Global distressed investment fundraising figures dropped 87 percent last year compared to the record-setting $45.8 billion raised in 2008, according to data collected by Probitas Partners.
“In the strong fundraising market of 2007 and 2008, many investors had already placed their bets on the few distressed managers they planned to back and were not looking to add new relationships [in 2009],” explained Probitas partner Kelly Deponte.
In the strong fundraising market of 2007 and 2008, many investors had already placed their bets on the few distressed managers they planned to back.

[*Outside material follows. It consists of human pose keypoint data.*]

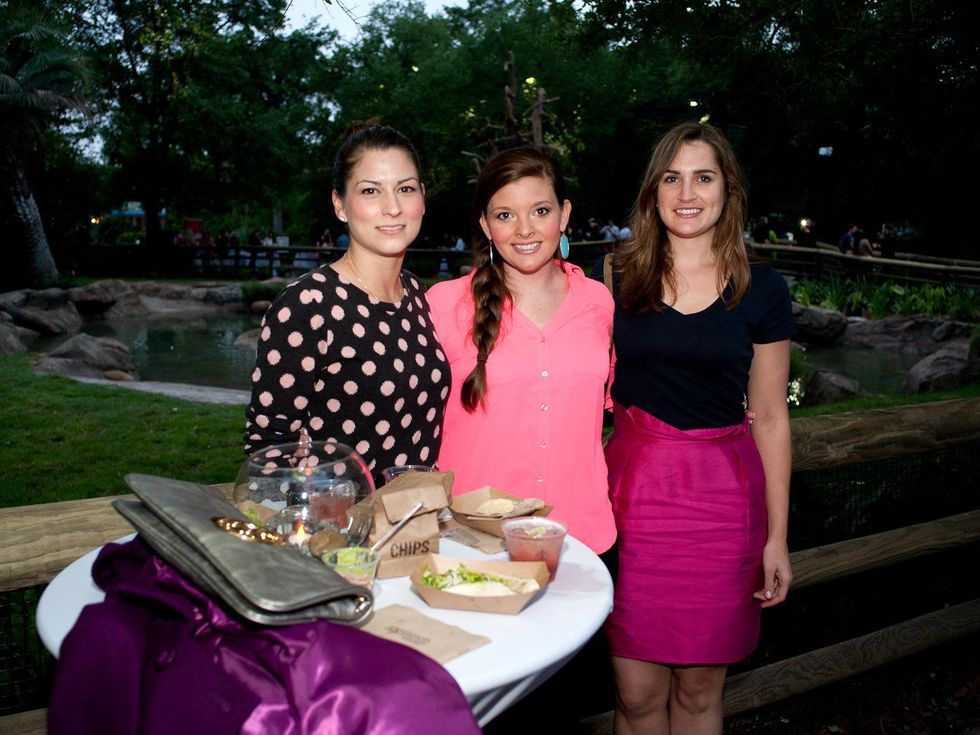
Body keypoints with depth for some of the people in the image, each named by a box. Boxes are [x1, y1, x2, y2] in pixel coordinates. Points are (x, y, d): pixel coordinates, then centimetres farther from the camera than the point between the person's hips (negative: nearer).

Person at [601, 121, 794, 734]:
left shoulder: (762, 290, 1)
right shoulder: (619, 278, 3)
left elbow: (770, 418, 5)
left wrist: (776, 537, 5)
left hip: (723, 494, 0)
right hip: (632, 482, 0)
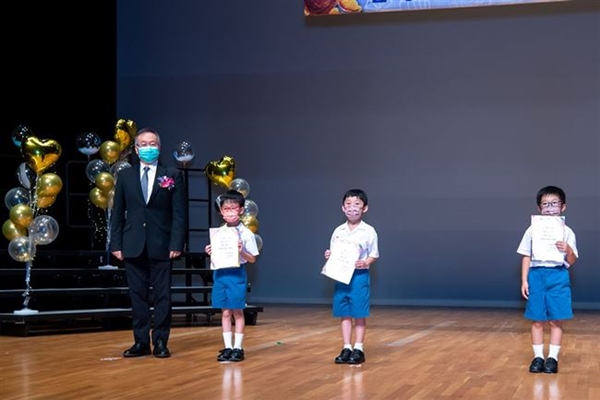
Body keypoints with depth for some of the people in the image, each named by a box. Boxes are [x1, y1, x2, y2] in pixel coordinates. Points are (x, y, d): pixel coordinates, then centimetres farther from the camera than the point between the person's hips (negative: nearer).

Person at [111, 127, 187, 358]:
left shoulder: (172, 175, 4)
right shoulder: (125, 176, 9)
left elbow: (180, 213, -1)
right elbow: (118, 213, 9)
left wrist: (176, 244, -10)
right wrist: (116, 244, 1)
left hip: (161, 246, -2)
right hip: (133, 246, 2)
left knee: (162, 296, 1)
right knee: (137, 296, 5)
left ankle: (160, 342, 8)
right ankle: (141, 342, 11)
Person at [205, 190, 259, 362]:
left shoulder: (246, 233, -7)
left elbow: (252, 259, -4)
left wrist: (242, 252, -21)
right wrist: (210, 252, -5)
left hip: (236, 274, -4)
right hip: (220, 274, 4)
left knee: (237, 311, 4)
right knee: (225, 312, 8)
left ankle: (238, 348, 11)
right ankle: (228, 347, 14)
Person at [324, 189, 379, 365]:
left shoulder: (368, 231, -4)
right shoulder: (338, 231, 7)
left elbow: (374, 255, -1)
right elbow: (333, 253, 15)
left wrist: (365, 263, -19)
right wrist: (328, 256, -7)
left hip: (360, 276, -4)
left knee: (359, 314, 1)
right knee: (344, 314, 7)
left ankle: (358, 349, 8)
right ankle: (347, 348, 14)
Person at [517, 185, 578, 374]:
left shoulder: (567, 232, 4)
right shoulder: (532, 230, 5)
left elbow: (572, 262, 4)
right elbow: (526, 257, 8)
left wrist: (568, 250, -17)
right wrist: (524, 280, 1)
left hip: (558, 277, -1)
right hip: (537, 275, 1)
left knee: (556, 320, 0)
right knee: (537, 320, 3)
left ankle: (553, 357, 8)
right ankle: (538, 356, 12)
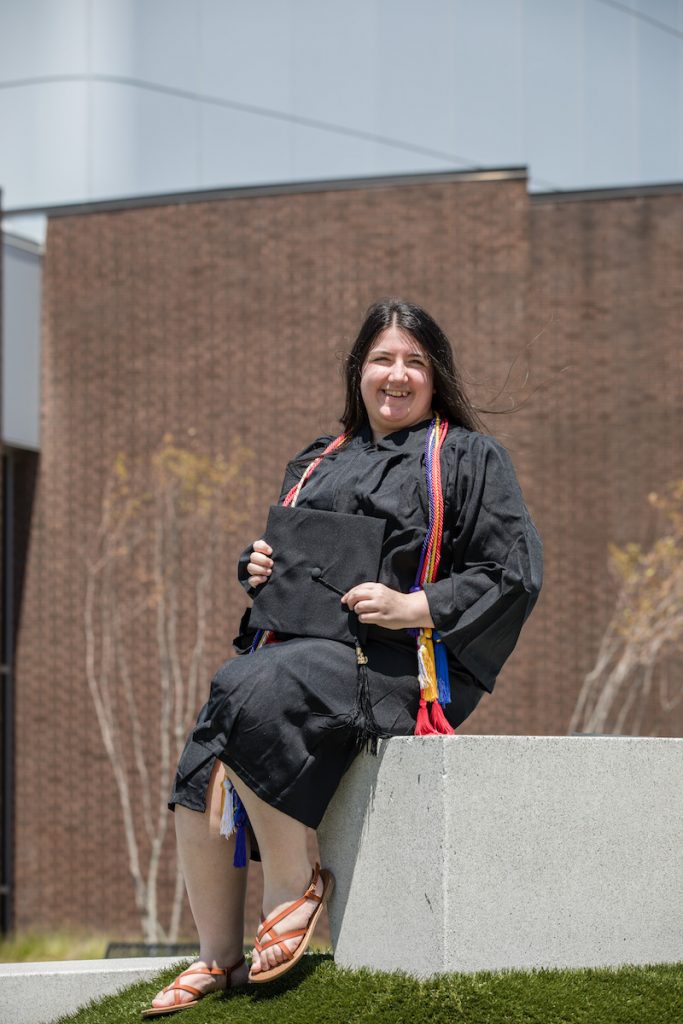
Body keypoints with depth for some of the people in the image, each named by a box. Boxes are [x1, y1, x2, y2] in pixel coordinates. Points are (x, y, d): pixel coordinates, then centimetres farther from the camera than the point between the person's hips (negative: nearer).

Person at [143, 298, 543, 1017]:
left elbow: (512, 574, -2)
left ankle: (293, 884, -16)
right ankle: (218, 960, -9)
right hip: (303, 646, 6)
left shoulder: (469, 458, 7)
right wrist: (257, 566, 6)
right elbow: (275, 553, 31)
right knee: (199, 775, -18)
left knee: (254, 696, -32)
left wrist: (411, 608, -13)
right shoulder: (318, 464, 24)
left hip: (401, 659, -6)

“In addition, a number of distressed managers invested significant capital too early in the cycle and were caught by surprise by the market collapse in September of 2008,” Deponte continued. “In the first half of 2009, these managers were suffering portfolio problems which LPs wanted addressed before committing more capital to the sector.”
Oak Hill Advisors was among the managers to raise capital for distressed investments last year, closing a $1.1 billion fund in September that was 50 percent oversubscribed.
At the other end of the spectrum, fundraising for secondaries vehicles hit a record high of $22.3 billion in 2009, making it the only private equity sector globally that surpassed its 2008 totals, Deponte said. From 2008 to 2009, secondaries fundraising totals increased an eye-popping 201 percent.
Partners Group, LGT Capital Partners, Portfolio Advisors, HarbourVest Partners, Pomona Capital and Goldman Sachs were among the groups that closed secondaries funds in 2009.